October has been deemed “American Archives Month.” So what, you may ask, is an “archives”? The word archives can be used to describe a collection of historic materials, or the place where the materials are preserved and available to researchers. Archives generally include materials that are not published, such as letters, reports, memos, photographs, audio and video recordings, and other primary sources. These sources contain firsthand data or evidence of people, events, and places.
Where do you find archives?
Many organizations such as churches, schools, hospitals, historical societies, governments, and businesses have their own archives that maintain historic documents related to their organization.
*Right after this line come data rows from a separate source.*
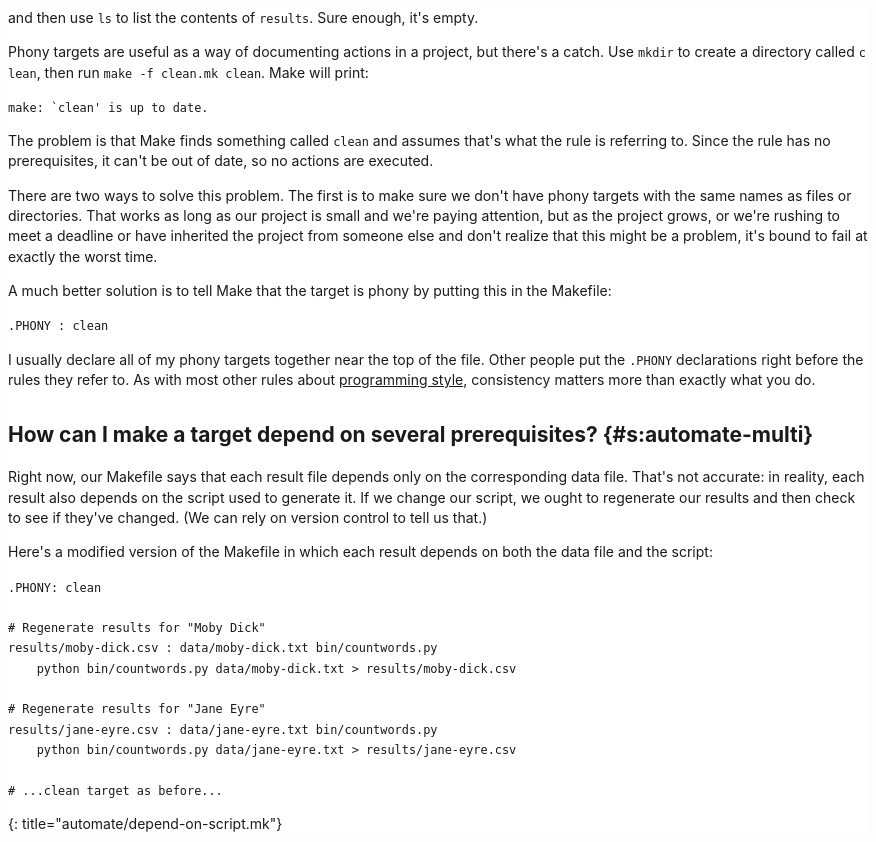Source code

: 
and then use `ls` to list the contents of `results`.
Sure enough, it's empty.

Phony targets are useful as a way of documenting actions in a project,
but there's a catch.
Use `mkdir` to create a directory called `clean`,
then run `make -f clean.mk clean`.
Make will print:

```text
make: `clean' is up to date.
```

The problem is that Make finds something called `clean` and assumes that's what the rule is referring to.
Since the rule has no prerequisites,
it can't be out of date,
so no actions are executed.

There are two ways to solve this problem.
The first is to make sure we don't have phony targets with the same names as files or directories.
That works as long as our project is small and we're paying attention,
but as the project grows,
or we're rushing to meet a deadline
or have inherited the project from someone else and don't realize that this might be a problem,
it's bound to fail at exactly the worst time.

A much better solution is to tell Make that the target is phony
by putting this in the Makefile:

```make
.PHONY : clean
```

I usually declare all of my phony targets together near the top of the file.
Other people put the `.PHONY` declarations right before the rules they refer to.
As with most other rules about [programming style](../style/),
consistency matters more than exactly what you do.

## How can I make a target depend on several prerequisites? {#s:automate-multi}

Right now,
our Makefile says that each result file depends only on the corresponding data file.
That's not accurate:
in reality,
each result also depends on the script used to generate it.
If we change our script,
we ought to regenerate our results and then check to see if they've changed.
(We can rely on version control to tell us that.)

Here's a modified version of the Makefile
in which each result depends on both the data file and the script:

```make
.PHONY: clean

# Regenerate results for "Moby Dick"
results/moby-dick.csv : data/moby-dick.txt bin/countwords.py
	python bin/countwords.py data/moby-dick.txt > results/moby-dick.csv

# Regenerate results for "Jane Eyre"
results/jane-eyre.csv : data/jane-eyre.txt bin/countwords.py
	python bin/countwords.py data/jane-eyre.txt > results/jane-eyre.csv

# ...clean target as before...
```
{: title="automate/depend-on-script.mk"}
Universities and research libraries often have archives that also include the personal or family papers of well-known literary authors, scientists, politicians, and other notable individuals, as well as the records of historic organizations.
How can I use an archives?
Archives are often used by students and researchers who are writing books, papers, or articles about various topics. Some archives are not open to the public, but many, including Pepperdine’s, are open to anyone.
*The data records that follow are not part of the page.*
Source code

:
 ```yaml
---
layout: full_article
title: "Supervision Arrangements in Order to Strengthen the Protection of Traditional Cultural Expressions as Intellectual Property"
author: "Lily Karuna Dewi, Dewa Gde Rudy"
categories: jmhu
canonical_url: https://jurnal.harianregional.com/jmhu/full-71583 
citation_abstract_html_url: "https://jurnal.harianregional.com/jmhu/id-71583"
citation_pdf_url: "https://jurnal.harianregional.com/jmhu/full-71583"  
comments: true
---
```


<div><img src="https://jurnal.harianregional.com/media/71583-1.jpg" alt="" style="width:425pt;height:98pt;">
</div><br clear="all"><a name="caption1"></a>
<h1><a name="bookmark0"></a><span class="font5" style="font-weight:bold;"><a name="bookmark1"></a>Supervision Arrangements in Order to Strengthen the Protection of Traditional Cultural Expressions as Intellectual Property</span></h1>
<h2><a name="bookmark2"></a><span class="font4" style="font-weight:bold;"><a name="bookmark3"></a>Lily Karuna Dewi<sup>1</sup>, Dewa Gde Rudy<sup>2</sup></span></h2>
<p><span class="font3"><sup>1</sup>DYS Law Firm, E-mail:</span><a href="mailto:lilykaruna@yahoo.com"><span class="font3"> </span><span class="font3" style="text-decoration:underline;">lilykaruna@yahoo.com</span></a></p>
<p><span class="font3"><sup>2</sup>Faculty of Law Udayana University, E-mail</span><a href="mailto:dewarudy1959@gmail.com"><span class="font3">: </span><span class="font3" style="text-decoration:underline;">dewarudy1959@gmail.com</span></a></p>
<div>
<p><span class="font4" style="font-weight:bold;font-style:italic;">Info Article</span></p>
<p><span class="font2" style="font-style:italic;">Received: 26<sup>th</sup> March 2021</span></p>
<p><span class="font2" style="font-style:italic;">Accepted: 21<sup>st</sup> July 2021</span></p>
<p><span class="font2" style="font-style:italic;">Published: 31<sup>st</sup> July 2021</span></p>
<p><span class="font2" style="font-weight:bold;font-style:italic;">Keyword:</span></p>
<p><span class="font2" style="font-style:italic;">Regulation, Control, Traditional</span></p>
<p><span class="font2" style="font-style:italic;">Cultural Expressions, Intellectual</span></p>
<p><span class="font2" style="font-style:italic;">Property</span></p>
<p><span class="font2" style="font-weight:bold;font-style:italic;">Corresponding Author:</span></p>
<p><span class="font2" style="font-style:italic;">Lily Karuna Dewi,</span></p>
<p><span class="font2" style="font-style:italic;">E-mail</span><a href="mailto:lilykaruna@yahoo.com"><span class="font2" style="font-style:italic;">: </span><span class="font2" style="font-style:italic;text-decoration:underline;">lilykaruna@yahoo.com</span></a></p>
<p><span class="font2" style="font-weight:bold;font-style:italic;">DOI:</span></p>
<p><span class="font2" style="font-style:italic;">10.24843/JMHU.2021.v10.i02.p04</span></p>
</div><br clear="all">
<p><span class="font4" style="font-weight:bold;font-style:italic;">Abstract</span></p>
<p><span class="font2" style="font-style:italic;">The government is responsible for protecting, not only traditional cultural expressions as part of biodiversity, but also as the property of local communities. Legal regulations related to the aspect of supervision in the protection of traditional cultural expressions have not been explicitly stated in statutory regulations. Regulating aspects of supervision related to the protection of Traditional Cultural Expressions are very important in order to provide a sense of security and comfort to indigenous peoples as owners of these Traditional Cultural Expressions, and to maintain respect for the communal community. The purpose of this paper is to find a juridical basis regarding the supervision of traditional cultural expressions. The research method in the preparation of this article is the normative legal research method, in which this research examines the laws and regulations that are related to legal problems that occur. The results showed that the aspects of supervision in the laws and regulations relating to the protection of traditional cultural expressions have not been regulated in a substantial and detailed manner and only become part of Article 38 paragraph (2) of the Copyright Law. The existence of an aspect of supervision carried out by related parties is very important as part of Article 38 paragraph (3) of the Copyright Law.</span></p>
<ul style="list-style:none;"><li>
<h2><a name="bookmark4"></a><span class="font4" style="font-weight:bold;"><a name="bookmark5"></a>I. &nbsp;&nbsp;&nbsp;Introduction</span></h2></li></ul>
The Society of American Archivists suggests other potential uses for archival materials: “For example, Native Americans may use archival records to establish legal claims to land and privileges guaranteed by federal and state governments; medical researchers utilize records to study patterns of diseases; authors use archives to acquire a feel for the people and times about which they are writing; historians and genealogists rely on archival sources to analyze past events to reconstruct family histories; and businesses use the records to improve their public relations and to promote new products” (http://www2.archivists.org/profession).
At Pepperdine, the archives are a part of the Special Collections and University Archives. The University Archives is the largest archival collection at Pepperdine. This collection includes papers of past university presidents, minutes of decision-making bodies on campus, historic photographs and videos, historic editions of the Graphic and the yearbooks, and other materials that document the history of Pepperdine. For the month of October, a few of these materials are in display in the Payson Library Lobby.
Pepperdine’s archival collections also include the archives of the Malibu Water Company, the Malibu Dam, and the Malibu Stage Company. We have a large collection of Los Angeles Tourism Ephemera, which includes brochures and news clippings related to early museums and art galleries in the LA area. A collection of the papers of former Los Angeles Mayor James Hahn is a great resource for LA history.